There’s more guarded encouragement with forward prospect Gabe Vilardi, who has progressed in his on-ice rehabilitation from a back injury with the team’s development staff but hasn’t played in a professional game since his Ontario Reign rehab assignment last December.
Today’s plan was for Vilardi to take the ice with a bigger group of “four or five” extra skaters and the development staff, per hockey ops. He’ll continue to be evaluated weekly, with the next step potentially being integrated into Ontario Reign practices. This follows standard protocol from injured players coming back from an injury in which they skate in a track suit, skate in complete gear by themselves, skate with a handful of players, gradually become integrated into full team skates, and then handle contact before their activation is weighed.
This is a deliberate process. The team is happy with where Vilardi is at and believes he’s ahead in his rehabilitation compared to any other time he attempted to skate his way back from the injury.
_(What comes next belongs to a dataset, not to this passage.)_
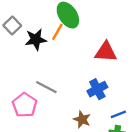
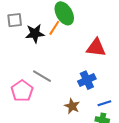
gray square: (12, 25) -> (15, 20), turned 35

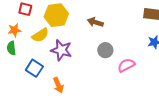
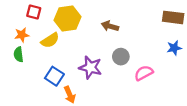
purple star: (61, 50) -> (90, 67), moved
blue square: (34, 68) -> (54, 76), moved

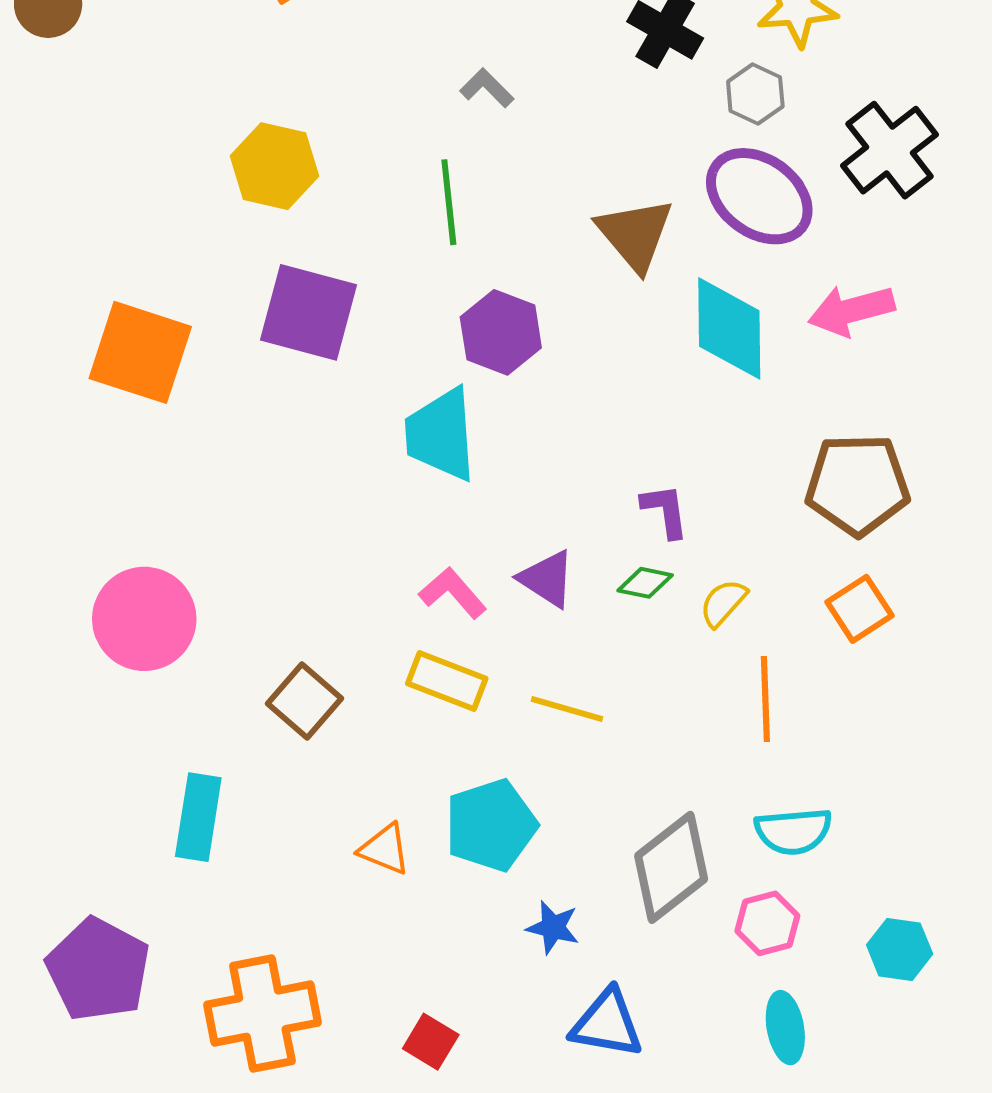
But pain management is still something he’ll have to deal with throughout his career, as is the case with a number of players who experience back injuries.
More to come as the decision on integrating him into practice nears. From my indicators, he’s made good progress.
Selected 11th overall in 2017, Vilardi, who turned 20 in August, registered one assist in four games with the Reign on a conditioning assignment late last fall that was cut one game short due to the injury. He was arguably the best player in all of junior hockey when he registered 22 goals and 58 points in 32 games with OHL-Kingston – followed by 11 goals and 22 points in 16 playoff games – in the second half of the 2017-18 season.